■ Dataset:
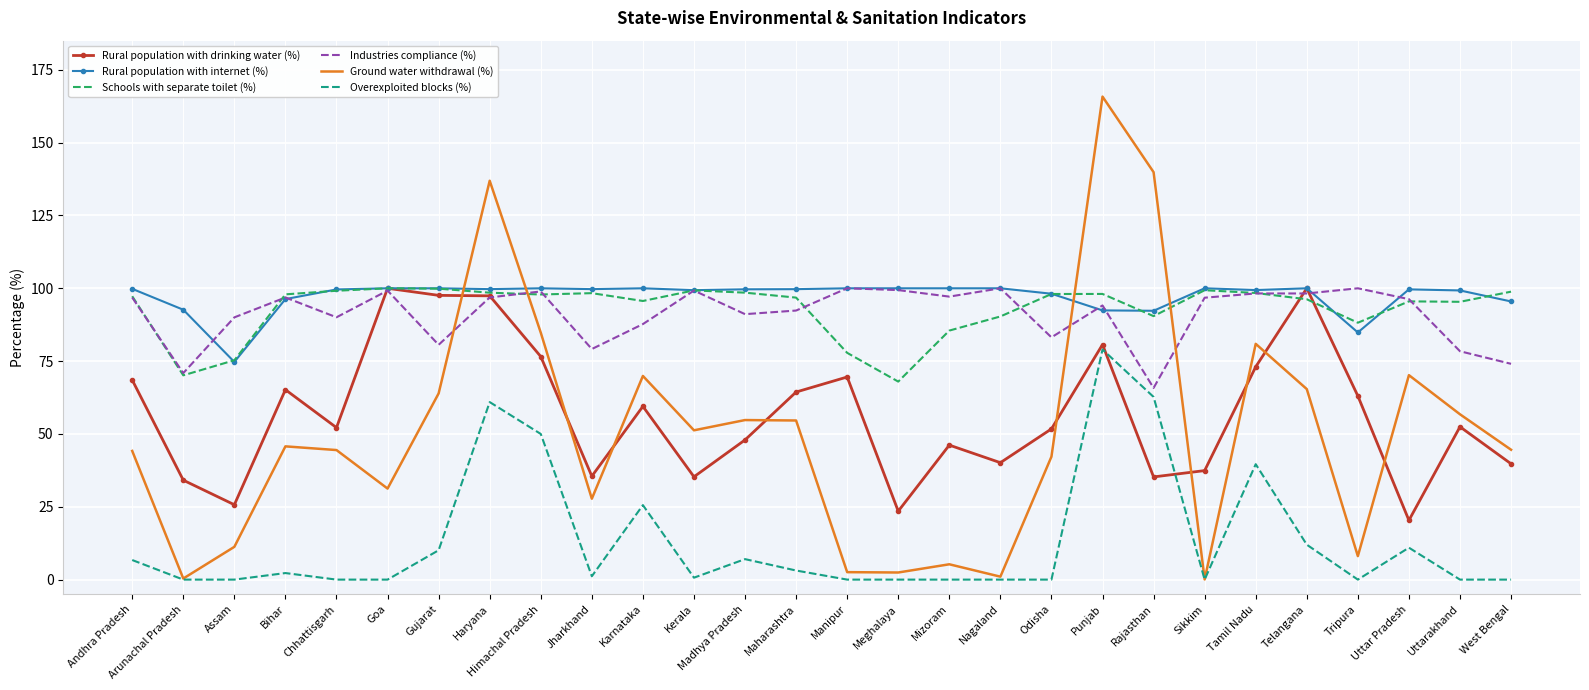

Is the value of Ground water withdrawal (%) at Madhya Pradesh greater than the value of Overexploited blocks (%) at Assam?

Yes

==

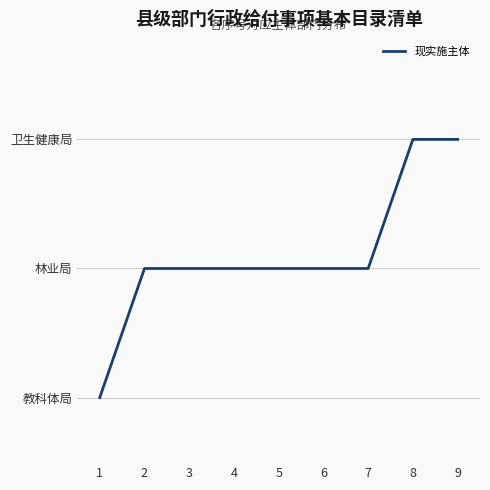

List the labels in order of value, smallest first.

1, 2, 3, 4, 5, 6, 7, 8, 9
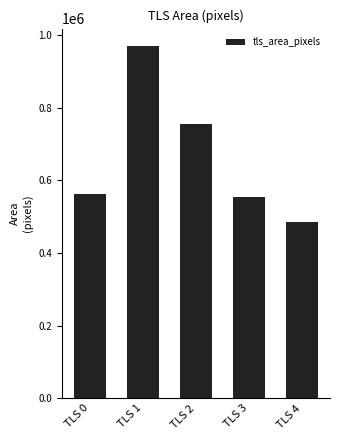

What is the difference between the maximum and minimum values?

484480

==

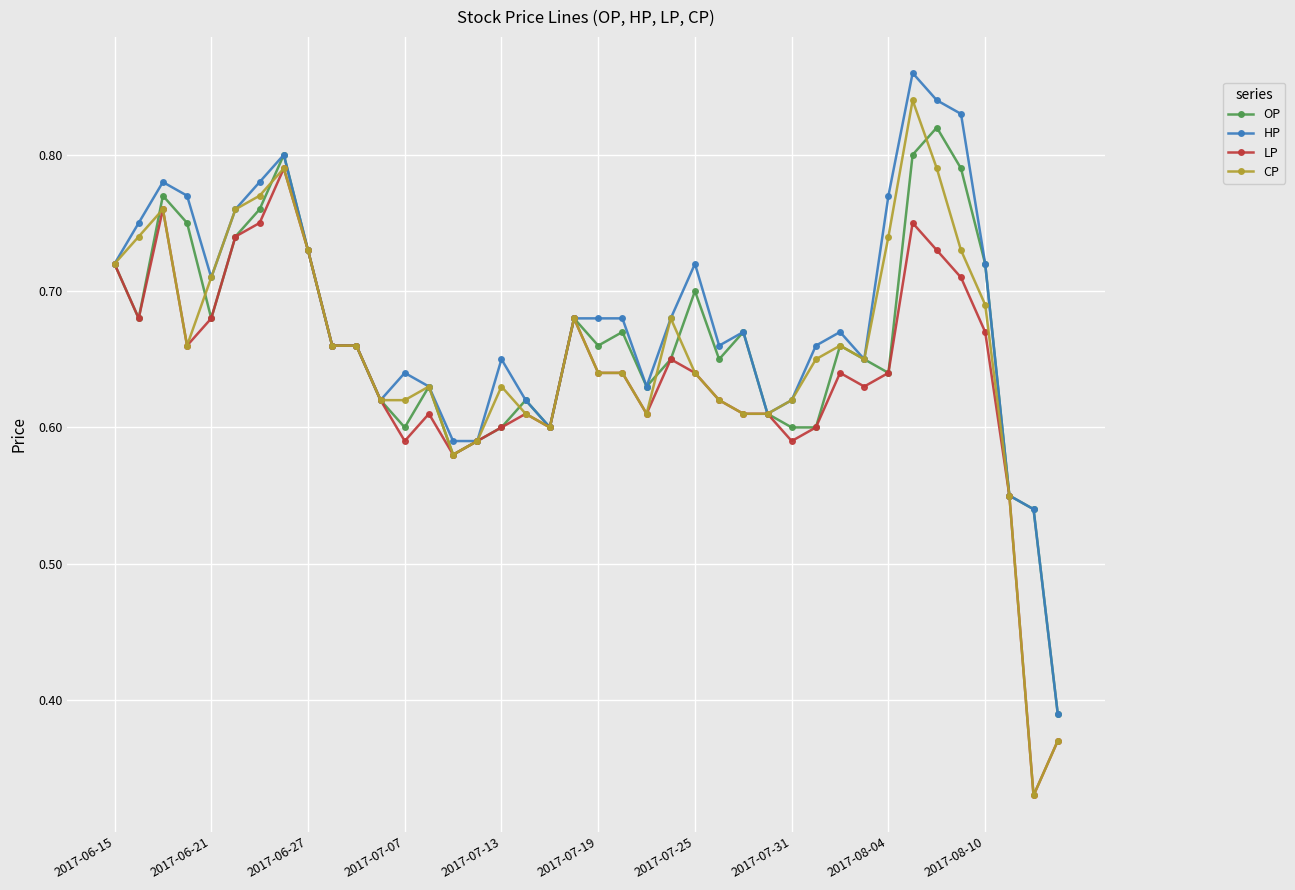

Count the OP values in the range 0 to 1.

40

■ About this task: Rewrite the rows beginning at the line that has "List the labels" and stopping after the line that has "What is the", with "smallest first" changed to "lowest first" and nothing else altered. Leave the pictures out of your answer.

■ Solved problem:
List the labels in order of value, lowest first.

1, 2, 3, 4, 5, 6, 7, 8, 9

What is the difference between the maximum and minimum values?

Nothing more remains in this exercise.